It's just an off time to buy in general. We haven't really increased per core performance enough to matter since skylake's release, just added more cores. Turing has been out over a year now. We have new consoles coming out next year. I'm just holding on until this passes. What I would do though is get a nice monitor, then start looking at the other parts of my system that are external. I've got more mileage or satisfaction out of upgrading my monitor/keyboard/mouse/HEADPHONES/speakers/CHAIR/etc over the last 5+ years (probably closer to 10) than I have from upgrading internal parts. I could use a nice 2tb+ ssd though.
Right on. Good point. I also want a 1TB SSD that would be great, have a 500GB Currently. Going to mess around with my GTX 1080ti when it arrives here on Monday back from EVGA. See what kind of performance I get and how it does with games. I did run Firestrike and Heaven and it scored significantly higher than my RTX 2060 at around 30FPS More at 1080p. So that's pretty sweet.

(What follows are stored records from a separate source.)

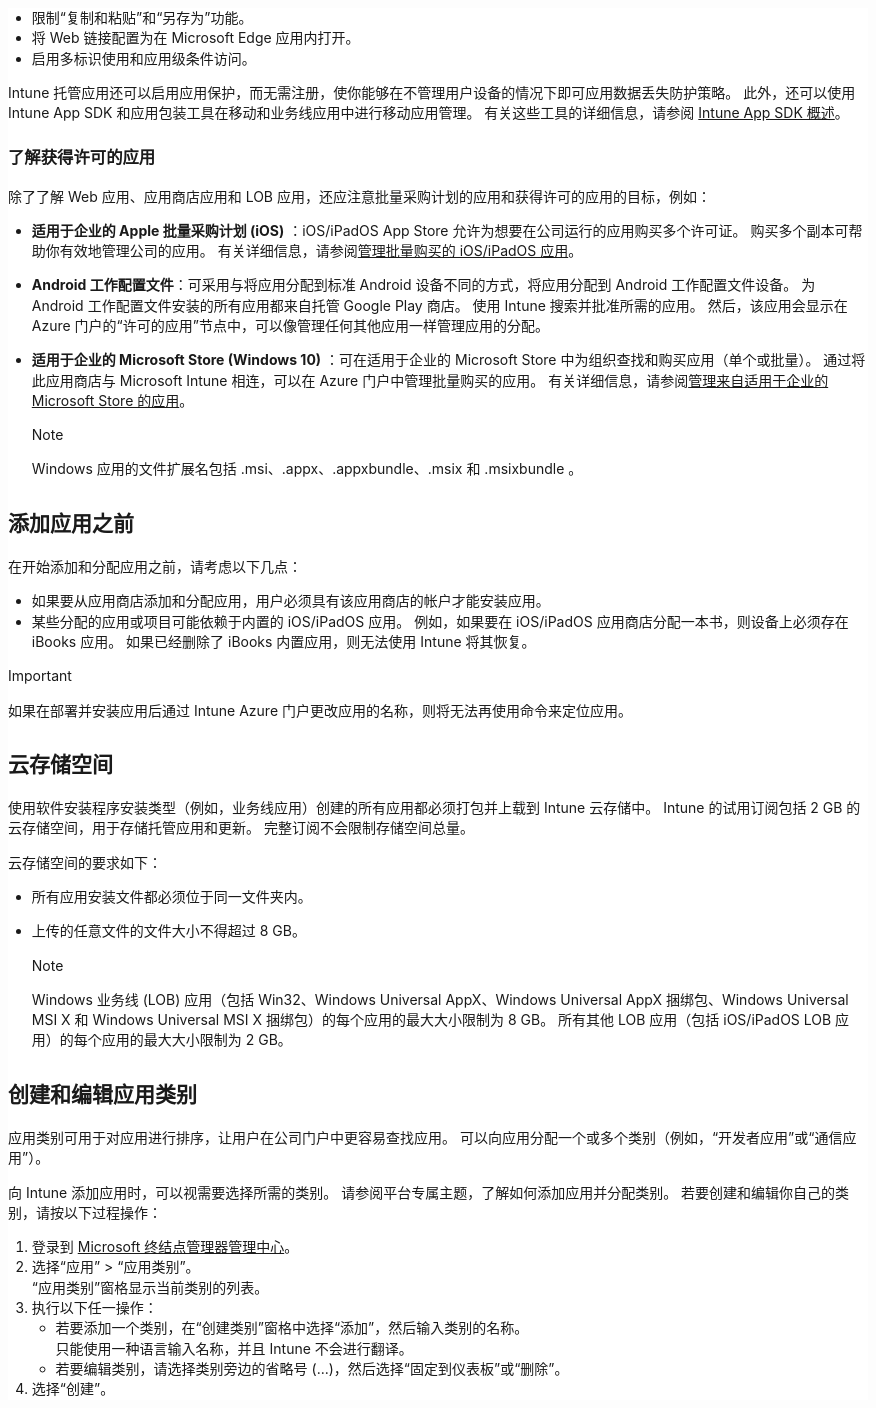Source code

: - 限制“复制和粘贴”和“另存为”功能。
- 将 Web 链接配置为在 Microsoft Edge 应用内打开。
- 启用多标识使用和应用级条件访问。

Intune 托管应用还可以启用应用保护，而无需注册，使你能够在不管理用户设备的情况下即可应用数据丢失防护策略。 此外，还可以使用 Intune App SDK 和应用包装工具在移动和业务线应用中进行移动应用管理。 有关这些工具的详细信息，请参阅 [Intune App SDK 概述](../developer/app-sdk.md)。

### <a name="understanding-licensed-apps"></a>了解获得许可的应用
除了了解 Web 应用、应用商店应用和 LOB 应用，还应注意批量采购计划的应用和获得许可的应用的目标，例如： 
- **适用于企业的 Apple 批量采购计划 (iOS)** ：iOS/iPadOS App Store 允许为想要在公司运行的应用购买多个许可证。 购买多个副本可帮助你有效地管理公司的应用。 有关详细信息，请参阅[管理批量购买的 iOS/iPadOS 应用](vpp-apps-ios.md)。
- **Android 工作配置文件**：可采用与将应用分配到标准 Android 设备不同的方式，将应用分配到 Android 工作配置文件设备。 为 Android 工作配置文件安装的所有应用都来自托管 Google Play 商店。 使用 Intune 搜索并批准所需的应用。 然后，该应用会显示在 Azure 门户的“许可的应用”节点中，可以像管理任何其他应用一样管理应用的分配。
- **适用于企业的 Microsoft Store (Windows 10)** ：可在适用于企业的 Microsoft Store 中为组织查找和购买应用（单个或批量）。 通过将此应用商店与 Microsoft Intune 相连，可以在 Azure 门户中管理批量购买的应用。 有关详细信息，请参阅[管理来自适用于企业的 Microsoft Store 的应用](windows-store-for-business.md)。

    > [!NOTE]
    > Windows 应用的文件扩展名包括 .msi、.appx、.appxbundle、.msix 和 .msixbundle    。  

## <a name="before-you-add-apps"></a>添加应用之前
在开始添加和分配应用之前，请考虑以下几点：

- 如果要从应用商店添加和分配应用，用户必须具有该应用商店的帐户才能安装应用。
- 某些分配的应用或项目可能依赖于内置的 iOS/iPadOS 应用。 例如，如果要在 iOS/iPadOS 应用商店分配一本书，则设备上必须存在 iBooks 应用。 如果已经删除了 iBooks 内置应用，则无法使用 Intune 将其恢复。

> [!IMPORTANT]
> 如果在部署并安装应用后通过 Intune Azure 门户更改应用的名称，则将无法再使用命令来定位应用。

## <a name="cloud-storage-space"></a>云存储空间
使用软件安装程序安装类型（例如，业务线应用）创建的所有应用都必须打包并上载到 Intune 云存储中。 Intune 的试用订阅包括 2 GB 的云存储空间，用于存储托管应用和更新。 完整订阅不会限制存储空间总量。

云存储空间的要求如下：

- 所有应用安装文件都必须位于同一文件夹内。
- 上传的任意文件的文件大小不得超过 8 GB。

  > [!NOTE]
  > Windows 业务线 (LOB) 应用（包括 Win32、Windows Universal AppX、Windows Universal AppX 捆绑包、Windows Universal MSI X 和 Windows Universal MSI X 捆绑包）的每个应用的最大大小限制为 8 GB。 所有其他 LOB 应用（包括 iOS/iPadOS LOB 应用）的每个应用的最大大小限制为 2 GB。

## <a name="create-and-edit-categories-for-apps"></a>创建和编辑应用类别

应用类别可用于对应用进行排序，让用户在公司门户中更容易查找应用。 可以向应用分配一个或多个类别（例如，“开发者应用”或“通信应用”）。

向 Intune 添加应用时，可以视需要选择所需的类别。 请参阅平台专属主题，了解如何添加应用并分配类别。 若要创建和编辑你自己的类别，请按以下过程操作：

1. 登录到 [Microsoft 终结点管理器管理中心](https://go.microsoft.com/fwlink/?linkid=2109431)。
3. 选择“应用” > “应用类别”。  
    “应用类别”窗格显示当前类别的列表。 
5. 执行以下任一操作：
    - 若要添加一个类别，在“创建类别”窗格中选择“添加”，然后输入类别的名称。  
    只能使用一种语言输入名称，并且 Intune 不会进行翻译。
    - 若要编辑类别，请选择类别旁边的省略号 (...)，然后选择“固定到仪表板”或“删除”。
6. 选择“创建”。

As stated by others on this thread, there is no point on upgrading to an RTX 2080ti for 1080p gaming, there is virtually no major gain to justify the upgrade. But I am considering building a new system and keeping the 1080ti. Its not honestly so much about gaining major performance in return but I would really enjoy the whole experience of building another computer. Its fun, and its something I enjoy just to mix things up a little. It would be neat to start fresh with everything hehe.
This time I would do 3200Mhz RAM and 1TB SSD with an i7 8700K. Keeping the GTX 1080ti of course.